Cármen Lúcia também disse ter recebido do ministro da Justiça, André Mendonça, nota explicativa sobre o relatório e que, nessa nota, ele afirmou não ter solicitado relatório e só teve conhecimento da existência do documento pela imprensa.
“Benza Deus a imprensa livre do meu país, benza Deus que temos ainda Judiciário que tem conhecimento disso e que dá importância devida para a garantia da democracia no sentido de a gente verificar do que se trata, do que é e qual a resposta constitucional a ser dada”, disse a ministra.

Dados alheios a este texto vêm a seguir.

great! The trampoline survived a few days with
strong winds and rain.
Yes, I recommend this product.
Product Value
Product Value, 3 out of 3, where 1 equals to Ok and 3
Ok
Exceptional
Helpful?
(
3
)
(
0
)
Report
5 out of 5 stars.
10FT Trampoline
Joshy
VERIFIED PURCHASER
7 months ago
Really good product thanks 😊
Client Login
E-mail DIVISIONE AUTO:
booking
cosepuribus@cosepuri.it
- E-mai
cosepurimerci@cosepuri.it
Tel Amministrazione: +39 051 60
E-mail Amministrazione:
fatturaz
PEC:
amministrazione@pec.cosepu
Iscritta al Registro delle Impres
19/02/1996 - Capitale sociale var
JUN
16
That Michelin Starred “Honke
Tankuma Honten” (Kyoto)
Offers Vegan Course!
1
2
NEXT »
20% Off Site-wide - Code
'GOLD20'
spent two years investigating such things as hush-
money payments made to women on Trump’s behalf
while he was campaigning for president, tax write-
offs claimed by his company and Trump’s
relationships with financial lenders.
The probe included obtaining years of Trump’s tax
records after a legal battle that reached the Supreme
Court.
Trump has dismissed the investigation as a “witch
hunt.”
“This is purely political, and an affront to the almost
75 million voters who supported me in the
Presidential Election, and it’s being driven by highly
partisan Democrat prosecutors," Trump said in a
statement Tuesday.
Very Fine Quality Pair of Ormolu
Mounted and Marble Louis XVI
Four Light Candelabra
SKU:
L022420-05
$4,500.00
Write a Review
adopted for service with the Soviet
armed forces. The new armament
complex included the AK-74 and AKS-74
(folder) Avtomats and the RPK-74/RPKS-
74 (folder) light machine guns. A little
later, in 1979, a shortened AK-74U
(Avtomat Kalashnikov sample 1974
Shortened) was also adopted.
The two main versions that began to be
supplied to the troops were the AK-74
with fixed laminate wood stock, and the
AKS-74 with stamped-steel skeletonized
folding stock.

STF vota ação que questiona susposto dossiê feito pelo Ministério da Justiça
Entenda o caso
Na ação, a Rede pede ao STF a “imediata suspensão da produção e disseminação de conhecimentos e informações de inteligência estatal produzidos sobre integrantes do ‘movimento antifascismo’ e professores universitários”.
A ação também pede a abertura de inquérito pela Polícia Federal “para apurar eventual prática de crime por parte do ministro da Justiça e Segurança Pública e de seus subordinados”, além da remessa dos conteúdos já produzidos ao STF para análise, com a manutenção provisória do sigilo.
Na semana passada, a ministra pediu informações ao Ministério da Justiça, que não confirmou nem negou a existência do dossiê. Em documento encaminhado ao STF, no qual não incluiu o relatório, o MJ afirmou que não coleta informações com intuito investigativo e que isso difere de atividade de inteligência.
Cármen Lúcia afirmou que, se a “gravidade do quadro descrito se comprovar, escancara comportamento incompatível com os mais basilares princípios democráticos do Estado de Direito e que põem em risco a rigorosa e intransponível observância dos preceitos fundamentais da Constituição da República”.
‘Arapongagem’
Em voto proferido no julgamento sobre fornecimento de dados à Agência Brasileira de Inteligência (Abin), Cármen Lúcia já ressaltou que “arapongagem” (investigação clandestina) é crime e, quando praticada pelo Estado, “é ilícito gravíssimo”.
Ministra Cármen Lúcia diz que ‘arapongagem’ é crime
A existência do relatório foi revelada pelo portal UOL. Segundo a reportagem, “o Ministério da Justiça colocou em prática, em junho, uma ação sigilosa sobre um grupo de 579 servidores federais e estaduais de segurança identificados como integrantes do ‘movimento antifascismo’ e três professores universitários”.
Ainda conforme a reportagem, a pasta “produziu um dossiê com nomes e, em alguns casos, fotografias e endereços de redes sociais das pessoas monitoradas”. O relatório foi feito pela Secretaria de Operações Integradas (Seopi), ligada ao ministério.
Após a revelação da existência do documento, ministro da Justiça, André Mendonça, determinou a abertura de uma sindicância para apurar as circunstâncias da elaboração do relatório. Ele também substituiu o então diretor do órgão, Gilson Liborio.
A abertura da sindicância foi citada pela ministra em seu voto. “Se não há dossiê, do que estamos falando em matéria administrativa, que levou até a afastamento de servidor?”, argumentou a ministra, em referência ao afastamento.
No último dia 11, o suposto dossiê foi entregue à Comissão Mista de Controle das Atividades de Inteligência do Congresso Nacional. O presidente da comissão, senador Nelsinho Trad (PSD-MS), disse que assinou um termo de confidencialidade e que entregaria o relatório aos demais membros da comissão.
Na segunda-feira (17), o ministério anunciou a entrega do material ao STF e à PGR. Na terça (18), a ministra Cármen Lúcia determinou o envio do material as demais ministros da Corte.